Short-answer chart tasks
-------

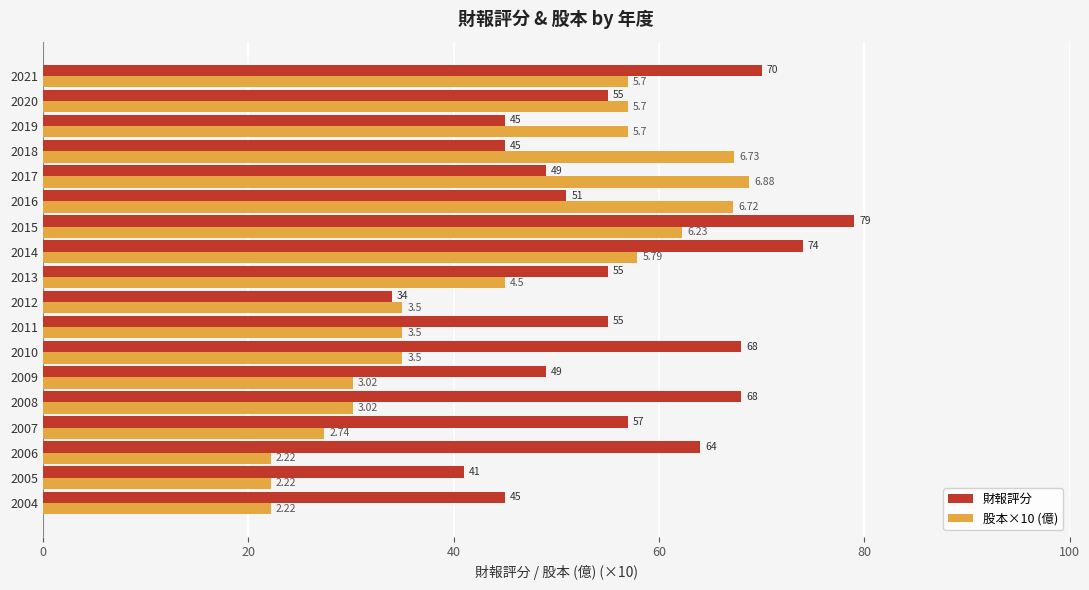

Rank the series by their maximum value, from highest to lowest.

財報評分, 股本×10 (億)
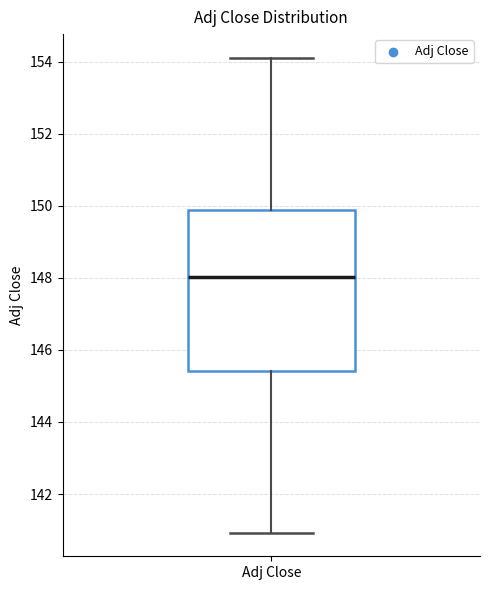

Where is the lower edge of the box for Adj Close on the y-axis? The values are not printed on the chart, so give them approximately, as read against the axis.

145.4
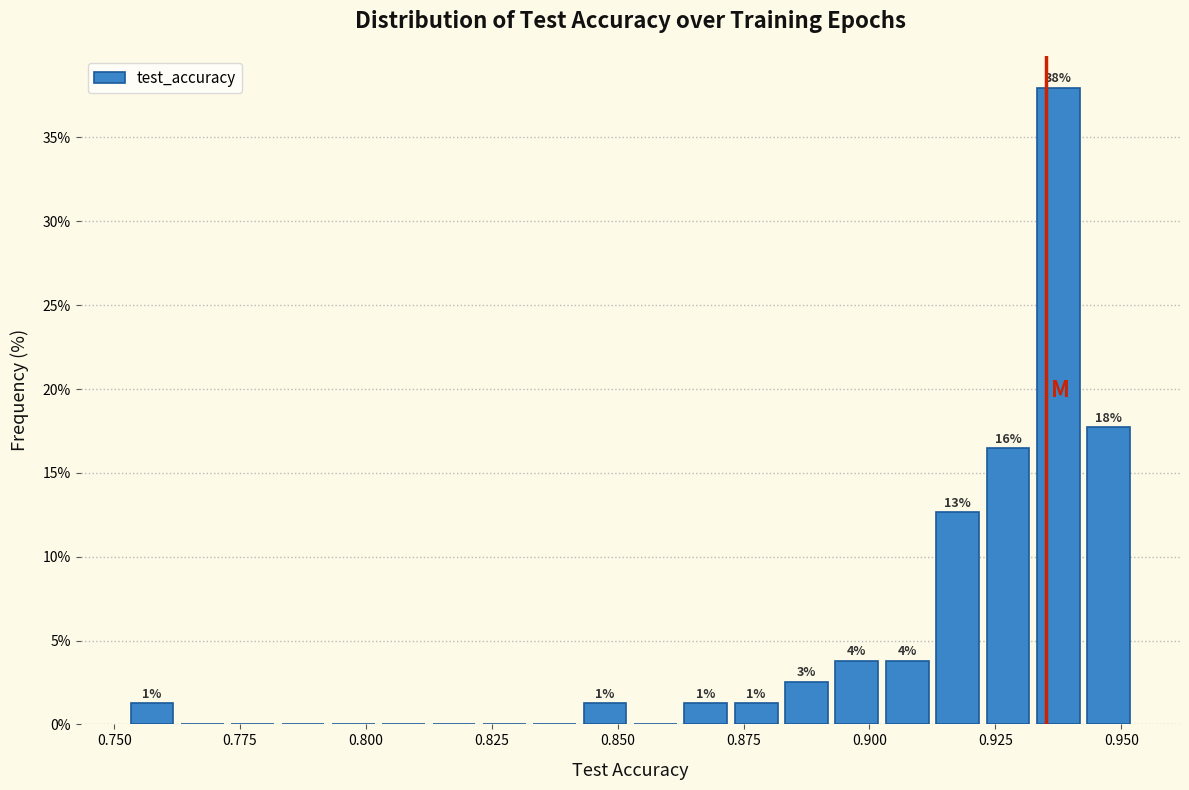

Around what value on the x-axis is the tallest bar? Give the approximate position of its centre, as read against the axis.

0.940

-------

WHAT THE EXERCISE ASKS:
Copy every line of the records above word for word, leaving out the pictures.

ANSWER BOX:
Rank the series by their maximum value, from highest to lowest.

財報評分, 股本×10 (億)

Where is the lower edge of the box for Adj Close on the y-axis? The values are not printed on the chart, so give them approximately, as read against the axis.

145.4

Around what value on the x-axis is the tallest bar? Give the approximate position of its centre, as read against the axis.

0.940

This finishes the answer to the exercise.